I have the following dataset: https://raw.githubusercontent.com/Joffreybvn/real-estate-data-analysis/master/data/clean/belgium_real_estate.csv
I want to predict the price column, based on the other features, basically I want to predict house price based on square meters, number of rooms, postal code, etc.
So I did the following:
Load data:
workspace = Workspace(subscription_id, resource_group, workspace_name)
dataset = Dataset.get_by_name(workspace, name='BelgiumRealEstate')
data =dataset.to_pandas_dataframe()
data.sample(5)
Column1 postal_code city_name type_of_property price number_of_rooms house_area fully_equipped_kitchen open_fire terrace garden surface_of_the_land number_of_facades swimming_pool state_of_the_building lattitude longitude province region
33580 33580 9850 Landegem 1 380000 3 127 1 0 1 0 0 0 0 as new 3.588809 51.054637 Flandre-Orientale Flandre
11576 11576 9000 Gent 1 319000 2 89 1 0 1 0 0 2 0 as new 3.714155 51.039713 Flandre-Orientale Flandre
12830 12830 3300 Bost 0 170000 3 140 1 0 1 1 160 2 0 to renovate 4.933924 50.784632 Brabant flamand Flandre
20736 20736 6880 Cugnon 0 270000 4 218 0 0 0 0 3000 4 0 unknown 5.203308 49.802043 Luxembourg Wallonie
11416 11416 9000 Gent 0 875000 6 232 1 0 0 1 0 2 0 good 3.714155 51.039713 Flandre-Orientale Flandre
I hot encoded the category features, city, province, region, state of the building:
one_hot_state_of_the_building=pd.get_dummies(data.state_of_the_building)
one_hot_city = pd.get_dummies(data.city_name, prefix='city')
one_hot_province = pd.get_dummies(data.province, prefix='province')
one_hot_region=pd.get_dummies(data.region, prefix ="region")
Then I added those columns to the pandas dataframe
#removing categorical features
data.drop(['city_name','state_of_the_building','province','region'],axis=1,inplace=True)

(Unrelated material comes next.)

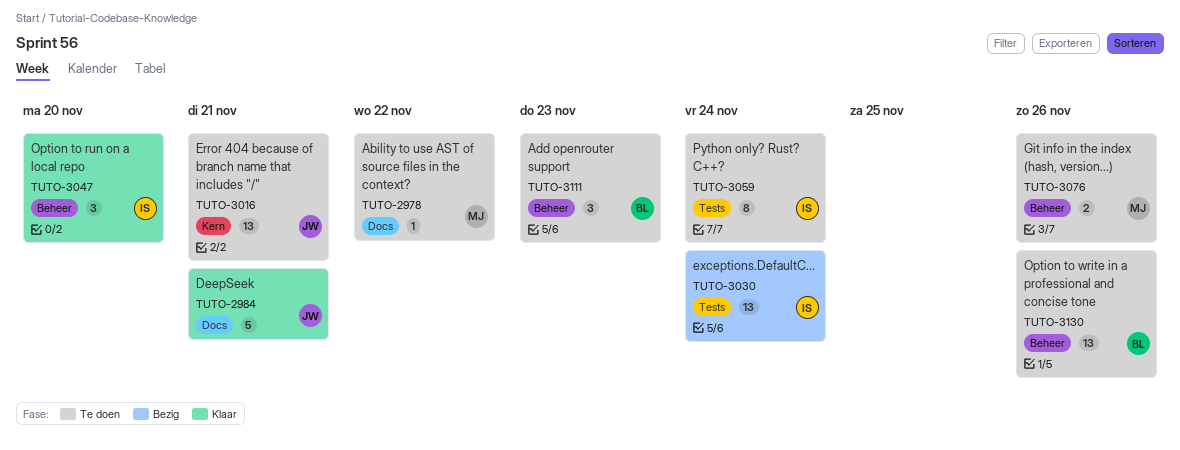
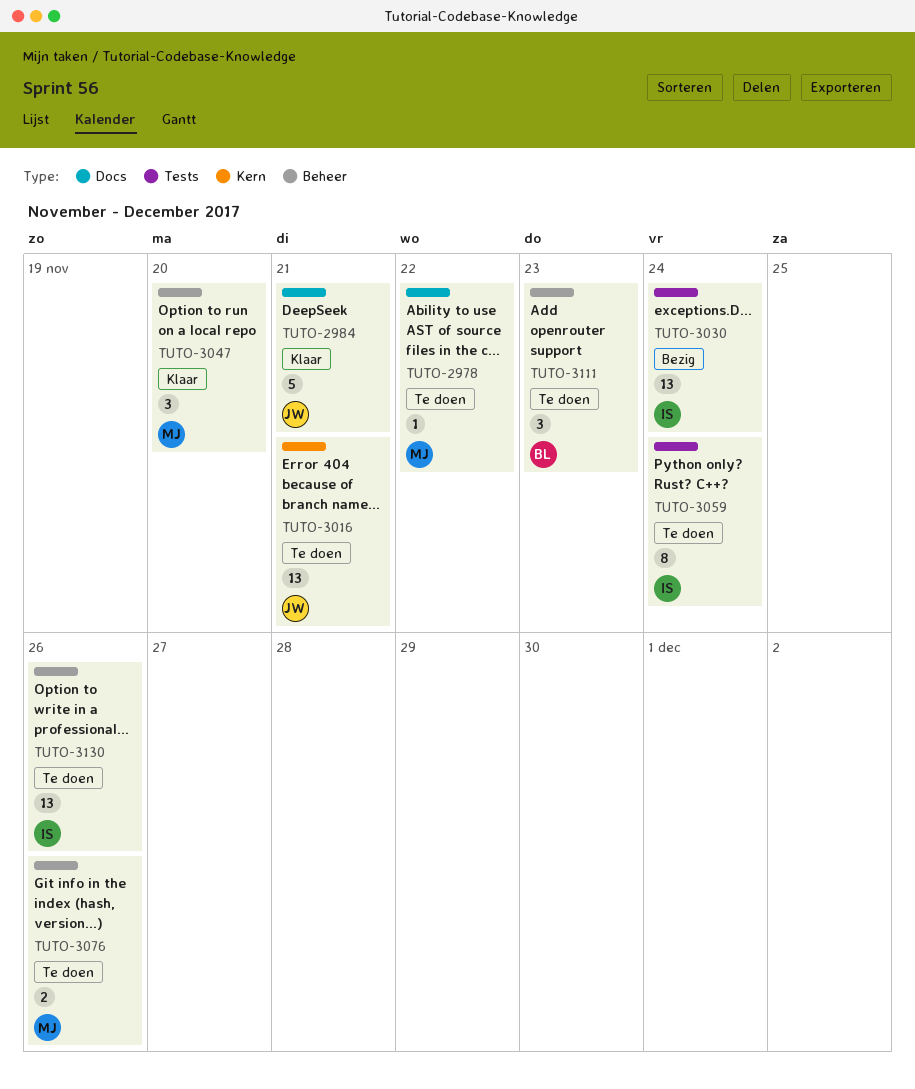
TUTO-3047, owner: IS -> MJ
TUTO-3130, owner: BL -> IS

#Merging one hot encoded features with our dataset 'data'
data=pd.concat([data,one_hot_city,one_hot_state_of_the_building,one_hot_province,one_hot_region],axis=1)
I remove the price
x=data.drop('price',axis=1)
y=data.price
then train test split
from sklearn.model_selection import train_test_split
x_train,x_test,y_train,y_test=train_test_split(x,y,test_size=.3)
then I train:
x_df = DataFrame(x, columns= data.columns)
x_train, x_test, y_train, y_test = train_test_split(x_df, y, test_size=0.15)
#Converting the data into proper LGB Dataset Format
d_train=lgb.Dataset(x_train, label=y_train)
#Declaring the parameters
params = {
'task': 'train',
'boosting': 'gbdt',
'objective': 'regression',
'num_leaves': 10,
'learnnig_rate': 0.05,
'metric': {'l2','l1'},
'verbose': -1
}
#model creation and training
clf=lgb.train(params,d_train,10000)
#model prediction on X_test
y_pred=clf.predict(x_test)
#using RMSE error metric
mean_squared_error(y_pred,y_test)
However the RMSE its: 6053845952.2186775
which seems a huge number.
I am not sure what I am doing wrong here
CodePudding user response:
I assume you are using sklearn.metrics.mean_squared_error
, thus just the MSE, without taking the root. Then 6053845952 ** 0.5 = 77806, which seems to me to be a reasonable mean absolute error for the quoted prices (e.g. that would correspond to less than 10% off for a price of 875000).